-- Start Page excerpt --

- Directed by: Robert Peters
- Produced by: Rogers Ofime
- Starring: Yakubu Muhammed; Rekiya Attah; Sadi Sawaba; Usman Uzee; Asabe Madaki;
- Release date: March 2018;
- Country: Nigeria
- Language: Hausa
- Budget: ~ N200 - N300 million

= Makeroom =

2018 Hausa feature film

Make Room is a Nigerian 2018 Hausa feature film showcasing the relationship between love and pursuit of dreams in the face of terrorism, directed by Robert Peters and produced by Rogers Ofime. The film features Kannywood actors and actresses such as Yakubu Muhammed, Sani Muazu, Rekiya Attah and Usman Uzee, supported by Adams Garba, Asabe Madake, Abba Zakky and Abubakar Maina.

==Plot==
After being abducted along with 245 other girls from her school, the brilliant young Salma, the only child of her parents aged 17 and the others were made to live with the terrorists in their camp. This brought about a disturbance to her dreams but she, despite the present conditions, stayed true to her life's ambition. Goni, one of the insurgents, comes along her way and the two fall in love and soon get married. As life gets difficult, with the encroachment of death and sorrow, insurgents and the lovers soon part ways.

-- End Page excerpt --
-- Start Dataset entries --

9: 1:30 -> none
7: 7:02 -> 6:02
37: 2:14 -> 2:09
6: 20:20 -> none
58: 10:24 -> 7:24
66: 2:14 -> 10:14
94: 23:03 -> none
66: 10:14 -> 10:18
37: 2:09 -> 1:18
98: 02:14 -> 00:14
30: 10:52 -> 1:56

-- End Dataset entries --
-- Start Dataset entries --

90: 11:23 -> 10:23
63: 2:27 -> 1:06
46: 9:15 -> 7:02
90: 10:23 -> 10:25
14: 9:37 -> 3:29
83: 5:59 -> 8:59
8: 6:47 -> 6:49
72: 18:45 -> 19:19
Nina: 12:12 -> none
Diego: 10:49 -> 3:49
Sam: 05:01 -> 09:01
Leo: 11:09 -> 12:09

-- End Dataset entries --

» **Goal**
Copy the film page from "- Directed by: Robert" to "and Abubakar Maina.", putting "movie" in place of "feature film".

» **Task solution**
- Directed by: Robert Peters
- Produced by: Rogers Ofime
- Starring: Yakubu Muhammed; Rekiya Attah; Sadi Sawaba; Usman Uzee; Asabe Madaki;
- Release date: March 2018;
- Country: Nigeria
- Language: Hausa
- Budget: ~ N200 - N300 million

= Makeroom =

2018 Hausa movie

Make Room is a Nigerian 2018 Hausa movie showcasing the relationship between love and pursuit of dreams in the face of terrorism, directed by Robert Peters and produced by Rogers Ofime. The film features Kannywood actors and actresses such as Yakubu Muhammed, Sani Muazu, Rekiya Attah and Usman Uzee, supported by Adams Garba, Asabe Madake, Abba Zakky and Abubakar Maina.